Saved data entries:
=== Begin Enclosure ===

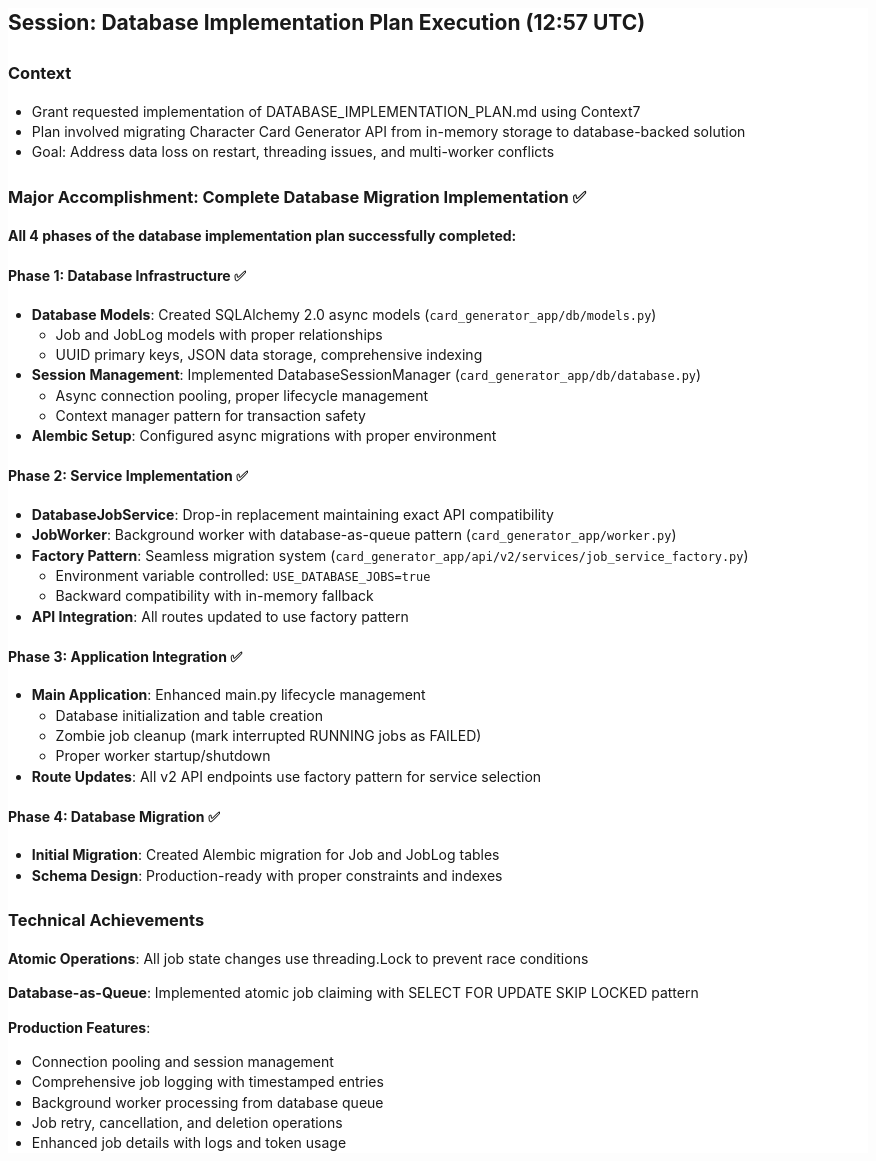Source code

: 
## Session: Database Implementation Plan Execution (12:57 UTC)

### Context
- Grant requested implementation of DATABASE_IMPLEMENTATION_PLAN.md using Context7
- Plan involved migrating Character Card Generator API from in-memory storage to database-backed solution
- Goal: Address data loss on restart, threading issues, and multi-worker conflicts

### Major Accomplishment: Complete Database Migration Implementation ✅

**All 4 phases of the database implementation plan successfully completed:**

#### Phase 1: Database Infrastructure ✅
- **Database Models**: Created SQLAlchemy 2.0 async models (`card_generator_app/db/models.py`)
  - Job and JobLog models with proper relationships
  - UUID primary keys, JSON data storage, comprehensive indexing
- **Session Management**: Implemented DatabaseSessionManager (`card_generator_app/db/database.py`)
  - Async connection pooling, proper lifecycle management
  - Context manager pattern for transaction safety
- **Alembic Setup**: Configured async migrations with proper environment

#### Phase 2: Service Implementation ✅
- **DatabaseJobService**: Drop-in replacement maintaining exact API compatibility
- **JobWorker**: Background worker with database-as-queue pattern (`card_generator_app/worker.py`)
- **Factory Pattern**: Seamless migration system (`card_generator_app/api/v2/services/job_service_factory.py`)
  - Environment variable controlled: `USE_DATABASE_JOBS=true`
  - Backward compatibility with in-memory fallback
- **API Integration**: All routes updated to use factory pattern

#### Phase 3: Application Integration ✅
- **Main Application**: Enhanced main.py lifecycle management
  - Database initialization and table creation
  - Zombie job cleanup (mark interrupted RUNNING jobs as FAILED)
  - Proper worker startup/shutdown
- **Route Updates**: All v2 API endpoints use factory pattern for service selection

#### Phase 4: Database Migration ✅
- **Initial Migration**: Created Alembic migration for Job and JobLog tables
- **Schema Design**: Production-ready with proper constraints and indexes

### Technical Achievements

**Atomic Operations**: All job state changes use threading.Lock to prevent race conditions

**Database-as-Queue**: Implemented atomic job claiming with SELECT FOR UPDATE SKIP LOCKED pattern

**Production Features**:
- Connection pooling and session management
- Comprehensive job logging with timestamped entries
- Background worker processing from database queue
- Job retry, cancellation, and deletion operations
- Enhanced job details with logs and token usage
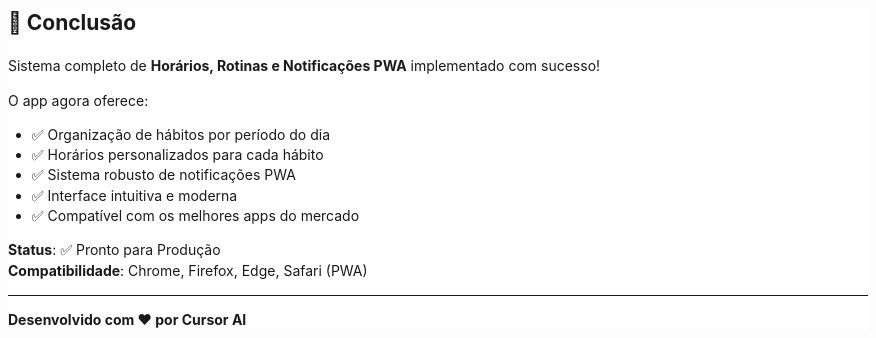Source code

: 
## 👏 Conclusão

Sistema completo de **Horários, Rotinas e Notificações PWA** implementado com sucesso! 

O app agora oferece:
- ✅ Organização de hábitos por período do dia
- ✅ Horários personalizados para cada hábito
- ✅ Sistema robusto de notificações PWA
- ✅ Interface intuitiva e moderna
- ✅ Compatível com os melhores apps do mercado

**Status**: ✅ Pronto para Produção  
**Compatibilidade**: Chrome, Firefox, Edge, Safari (PWA)

---

**Desenvolvido com ❤️ por Cursor AI**

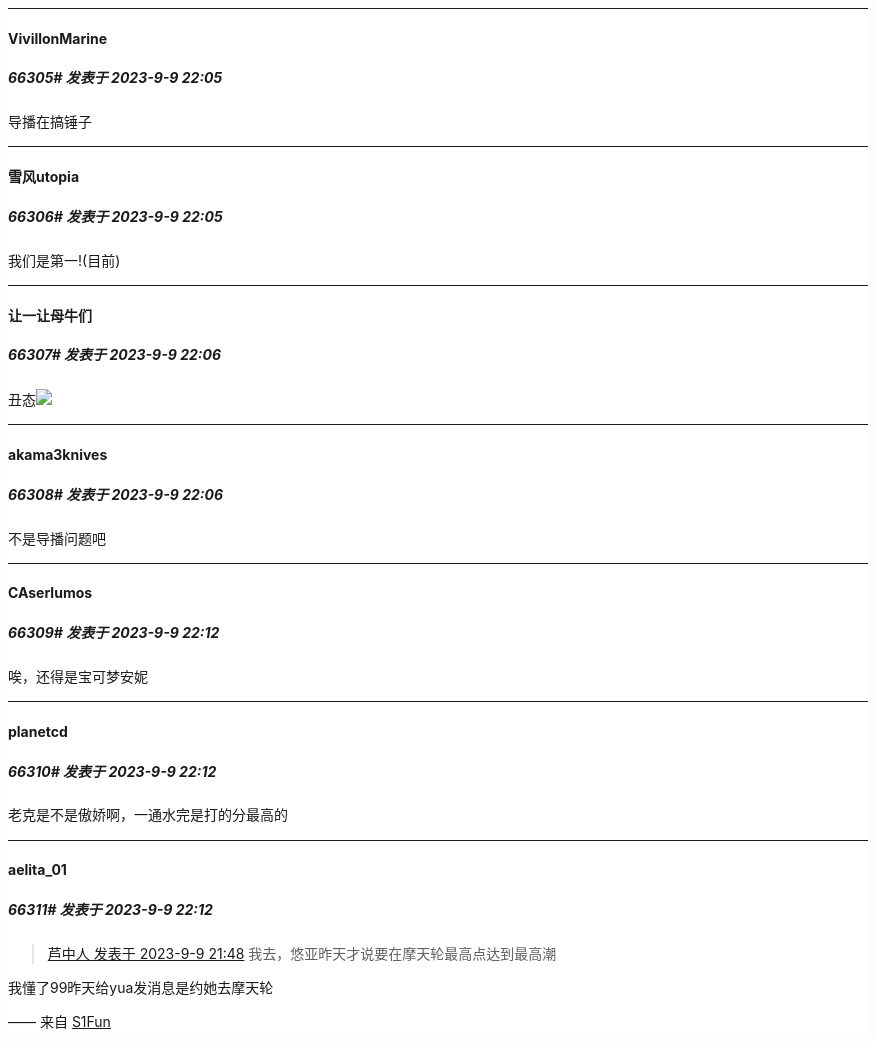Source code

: *****

####  VivillonMarine  
##### 66305#       发表于 2023-9-9 22:05

导播在搞锤子

*****

####  雪风utopia  
##### 66306#       发表于 2023-9-9 22:05

我们是第一!(目前)

*****

####  让一让母牛们  
##### 66307#       发表于 2023-9-9 22:06

丑态<img src="https://static.saraba1st.com/image/smiley/face2017/067.png" referrerpolicy="no-referrer">

*****

####  akama3knives  
##### 66308#       发表于 2023-9-9 22:06

不是导播问题吧

*****

####  CAserlumos  
##### 66309#       发表于 2023-9-9 22:12

唉，还得是宝可梦安妮

*****

####  planetcd  
##### 66310#       发表于 2023-9-9 22:12

老克是不是傲娇啊，一通水完是打的分最高的

*****

####  aelita_01  
##### 66311#       发表于 2023-9-9 22:12

<blockquote><a href="httphttps://bbs.saraba1st.com/2b/forum.php?mod=redirect&amp;goto=findpost&amp;pid=62349251&amp;ptid=2146692" target="_blank">芦中人 发表于 2023-9-9 21:48</a>
我去，悠亚昨天才说要在摩天轮最高点达到最高潮</blockquote>
我懂了99昨天给yua发消息是约她去摩天轮

—— 来自 [S1Fun](https://s1fun.koalcat.com)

=== End Enclosure ===

--- Problem details ---
Rewrite the text of every record with "Zombie job cleanup" changed to "Stale job cleanup" and nothing else altered. Leave the pictures out of your answer.

--- Response ---
Source code

: 
## Session: Database Implementation Plan Execution (12:57 UTC)

### Context
- Grant requested implementation of DATABASE_IMPLEMENTATION_PLAN.md using Context7
- Plan involved migrating Character Card Generator API from in-memory storage to database-backed solution
- Goal: Address data loss on restart, threading issues, and multi-worker conflicts

### Major Accomplishment: Complete Database Migration Implementation ✅

**All 4 phases of the database implementation plan successfully completed:**

#### Phase 1: Database Infrastructure ✅
- **Database Models**: Created SQLAlchemy 2.0 async models (`card_generator_app/db/models.py`)
  - Job and JobLog models with proper relationships
  - UUID primary keys, JSON data storage, comprehensive indexing
- **Session Management**: Implemented DatabaseSessionManager (`card_generator_app/db/database.py`)
  - Async connection pooling, proper lifecycle management
  - Context manager pattern for transaction safety
- **Alembic Setup**: Configured async migrations with proper environment

#### Phase 2: Service Implementation ✅
- **DatabaseJobService**: Drop-in replacement maintaining exact API compatibility
- **JobWorker**: Background worker with database-as-queue pattern (`card_generator_app/worker.py`)
- **Factory Pattern**: Seamless migration system (`card_generator_app/api/v2/services/job_service_factory.py`)
  - Environment variable controlled: `USE_DATABASE_JOBS=true`
  - Backward compatibility with in-memory fallback
- **API Integration**: All routes updated to use factory pattern

#### Phase 3: Application Integration ✅
- **Main Application**: Enhanced main.py lifecycle management
  - Database initialization and table creation
  - Stale job cleanup (mark interrupted RUNNING jobs as FAILED)
  - Proper worker startup/shutdown
- **Route Updates**: All v2 API endpoints use factory pattern for service selection

#### Phase 4: Database Migration ✅
- **Initial Migration**: Created Alembic migration for Job and JobLog tables
- **Schema Design**: Production-ready with proper constraints and indexes

### Technical Achievements

**Atomic Operations**: All job state changes use threading.Lock to prevent race conditions

**Database-as-Queue**: Implemented atomic job claiming with SELECT FOR UPDATE SKIP LOCKED pattern

**Production Features**:
- Connection pooling and session management
- Comprehensive job logging with timestamped entries
- Background worker processing from database queue
- Job retry, cancellation, and deletion operations
- Enhanced job details with logs and token usage
Source code

: 
## 👏 Conclusão

Sistema completo de **Horários, Rotinas e Notificações PWA** implementado com sucesso! 

O app agora oferece:
- ✅ Organização de hábitos por período do dia
- ✅ Horários personalizados para cada hábito
- ✅ Sistema robusto de notificações PWA
- ✅ Interface intuitiva e moderna
- ✅ Compatível com os melhores apps do mercado

**Status**: ✅ Pronto para Produção  
**Compatibilidade**: Chrome, Firefox, Edge, Safari (PWA)

---

**Desenvolvido com ❤️ por Cursor AI**

Source code

: *****

####  VivillonMarine  
##### 66305#       发表于 2023-9-9 22:05

导播在搞锤子

*****

####  雪风utopia  
##### 66306#       发表于 2023-9-9 22:05

我们是第一!(目前)

*****

####  让一让母牛们  
##### 66307#       发表于 2023-9-9 22:06

丑态<img src="https://static.saraba1st.com/image/smiley/face2017/067.png" referrerpolicy="no-referrer">

*****

####  akama3knives  
##### 66308#       发表于 2023-9-9 22:06

不是导播问题吧

*****

####  CAserlumos  
##### 66309#       发表于 2023-9-9 22:12

唉，还得是宝可梦安妮

*****

####  planetcd  
##### 66310#       发表于 2023-9-9 22:12

老克是不是傲娇啊，一通水完是打的分最高的

*****

####  aelita_01  
##### 66311#       发表于 2023-9-9 22:12

<blockquote><a href="httphttps://bbs.saraba1st.com/2b/forum.php?mod=redirect&amp;goto=findpost&amp;pid=62349251&amp;ptid=2146692" target="_blank">芦中人 发表于 2023-9-9 21:48</a>
我去，悠亚昨天才说要在摩天轮最高点达到最高潮</blockquote>
我懂了99昨天给yua发消息是约她去摩天轮

—— 来自 [S1Fun](https://s1fun.koalcat.com)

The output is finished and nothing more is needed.